Umeå Centre for Microbial Research (UCMR), Department of Molecular Biology, Umeå University, SE-901 87 Umeå, Sweden. Laboratory for Molecular Infection Medicine Sweden (MIMS), Department of Molecular Biology, Umeå University, SE-901 87 Umeå, Sweden.
Umeå Centre for Microbial Research (UCMR), Department of Molecular Biology, Umeå University, SE-901 87 Umeå, Sweden.
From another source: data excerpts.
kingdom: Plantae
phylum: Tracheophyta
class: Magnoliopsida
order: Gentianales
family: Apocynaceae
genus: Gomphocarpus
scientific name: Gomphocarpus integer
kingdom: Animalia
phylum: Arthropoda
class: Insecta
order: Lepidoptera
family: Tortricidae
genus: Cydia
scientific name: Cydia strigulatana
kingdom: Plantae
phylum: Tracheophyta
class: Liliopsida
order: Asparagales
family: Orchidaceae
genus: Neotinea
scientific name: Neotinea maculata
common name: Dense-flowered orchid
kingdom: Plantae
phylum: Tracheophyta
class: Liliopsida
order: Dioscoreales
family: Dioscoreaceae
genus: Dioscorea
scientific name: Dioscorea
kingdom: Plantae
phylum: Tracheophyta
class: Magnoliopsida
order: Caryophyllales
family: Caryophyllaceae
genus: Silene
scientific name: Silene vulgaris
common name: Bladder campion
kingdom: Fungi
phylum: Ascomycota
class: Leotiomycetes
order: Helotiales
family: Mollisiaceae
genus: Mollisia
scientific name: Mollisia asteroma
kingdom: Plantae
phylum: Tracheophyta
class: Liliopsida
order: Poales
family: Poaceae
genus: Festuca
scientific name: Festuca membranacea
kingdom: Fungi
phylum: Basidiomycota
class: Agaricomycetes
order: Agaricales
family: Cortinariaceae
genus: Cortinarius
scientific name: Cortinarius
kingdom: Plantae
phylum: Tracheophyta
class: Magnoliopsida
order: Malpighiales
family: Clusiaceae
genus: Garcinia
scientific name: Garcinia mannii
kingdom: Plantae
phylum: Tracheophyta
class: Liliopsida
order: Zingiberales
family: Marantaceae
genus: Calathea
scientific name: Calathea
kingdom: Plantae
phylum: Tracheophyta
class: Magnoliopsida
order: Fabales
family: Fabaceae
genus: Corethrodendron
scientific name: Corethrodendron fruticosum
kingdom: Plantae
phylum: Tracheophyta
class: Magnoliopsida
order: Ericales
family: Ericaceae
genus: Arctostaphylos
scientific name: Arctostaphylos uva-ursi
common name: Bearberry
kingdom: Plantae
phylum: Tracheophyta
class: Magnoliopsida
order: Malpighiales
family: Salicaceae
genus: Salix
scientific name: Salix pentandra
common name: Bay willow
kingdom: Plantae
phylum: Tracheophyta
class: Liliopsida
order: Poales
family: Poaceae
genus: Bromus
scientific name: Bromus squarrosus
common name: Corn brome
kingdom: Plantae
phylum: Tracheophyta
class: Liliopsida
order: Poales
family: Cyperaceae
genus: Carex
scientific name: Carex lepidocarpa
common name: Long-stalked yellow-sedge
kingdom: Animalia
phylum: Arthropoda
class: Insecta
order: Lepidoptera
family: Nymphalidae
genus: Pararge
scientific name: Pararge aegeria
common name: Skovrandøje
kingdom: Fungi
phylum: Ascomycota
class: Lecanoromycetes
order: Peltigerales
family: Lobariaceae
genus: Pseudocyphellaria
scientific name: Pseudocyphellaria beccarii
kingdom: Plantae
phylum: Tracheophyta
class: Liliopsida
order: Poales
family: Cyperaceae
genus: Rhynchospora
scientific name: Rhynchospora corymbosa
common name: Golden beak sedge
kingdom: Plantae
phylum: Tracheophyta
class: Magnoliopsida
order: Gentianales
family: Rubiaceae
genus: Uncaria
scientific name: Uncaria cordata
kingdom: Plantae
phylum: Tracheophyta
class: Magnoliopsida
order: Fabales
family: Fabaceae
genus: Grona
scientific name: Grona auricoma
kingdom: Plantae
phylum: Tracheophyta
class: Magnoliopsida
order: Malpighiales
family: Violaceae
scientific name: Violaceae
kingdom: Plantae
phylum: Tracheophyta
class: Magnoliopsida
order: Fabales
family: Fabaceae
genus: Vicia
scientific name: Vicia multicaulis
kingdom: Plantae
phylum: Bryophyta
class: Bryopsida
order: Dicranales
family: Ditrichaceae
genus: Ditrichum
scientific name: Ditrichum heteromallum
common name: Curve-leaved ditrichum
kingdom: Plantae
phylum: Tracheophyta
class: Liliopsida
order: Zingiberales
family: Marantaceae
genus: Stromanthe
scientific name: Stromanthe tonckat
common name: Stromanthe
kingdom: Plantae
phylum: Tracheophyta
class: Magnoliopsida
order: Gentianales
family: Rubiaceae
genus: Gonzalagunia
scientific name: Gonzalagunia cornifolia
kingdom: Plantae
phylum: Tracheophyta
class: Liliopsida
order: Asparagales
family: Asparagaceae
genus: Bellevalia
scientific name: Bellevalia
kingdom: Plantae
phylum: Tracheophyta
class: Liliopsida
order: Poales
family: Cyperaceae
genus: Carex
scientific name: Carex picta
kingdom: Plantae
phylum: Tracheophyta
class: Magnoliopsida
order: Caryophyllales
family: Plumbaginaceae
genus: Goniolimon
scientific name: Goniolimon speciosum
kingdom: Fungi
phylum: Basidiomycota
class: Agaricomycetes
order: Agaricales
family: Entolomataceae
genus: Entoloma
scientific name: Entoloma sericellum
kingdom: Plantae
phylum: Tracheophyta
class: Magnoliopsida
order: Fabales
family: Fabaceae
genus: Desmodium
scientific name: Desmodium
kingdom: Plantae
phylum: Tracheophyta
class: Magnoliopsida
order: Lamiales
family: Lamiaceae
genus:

Science. 2016 Jul 29;353(6298):492-5. doi: 10.1126/science.aaf7501. Epub 2016 Jun 30.
Pathogenic bacteria have evolved numerous virulence mechanisms that are essential for establishing infections. The enterobacterium Yersinia uses a type III secretion system (T3SS) encoded by a 70-kilobase, low-copy, IncFII-class virulence plasmid. We report a novel virulence strategy in Y. pseudotuberculosis in which this pathogen up-regulates the plasmid copy number during infection. We found that an increased dose of plasmid-encoded genes is indispensable for virulence and substantially elevates the expression and function of the T3SS. Remarkably, we observed direct, tight coupling between plasmid replication and T3SS function. This regulatory pathway provides a framework for further exploration of the environmental sensing mechanisms of pathogenic bacteria.
病原菌已经进化出许多毒力机制,这些机制对于建立感染是必不可少的。肠杆菌属耶尔森氏菌使用由 70 千碱基、低拷贝数、IncFII 类毒力质粒编码的 III 型分泌系统(T3SS)。我们报告了在假结核耶尔森氏菌中一种新的毒力策略,在这种病原体中,该病原体在感染过程中上调质粒拷贝数。我们发现,增加质粒编码基因的剂量对于毒力是必不可少的,并且大大提高了 T3SS 的表达和功能。值得注意的是,我们观察到质粒复制和 T3SS 功能之间存在直接、紧密的偶联。这种调控途径为进一步探索病原菌的环境感应机制提供了框架。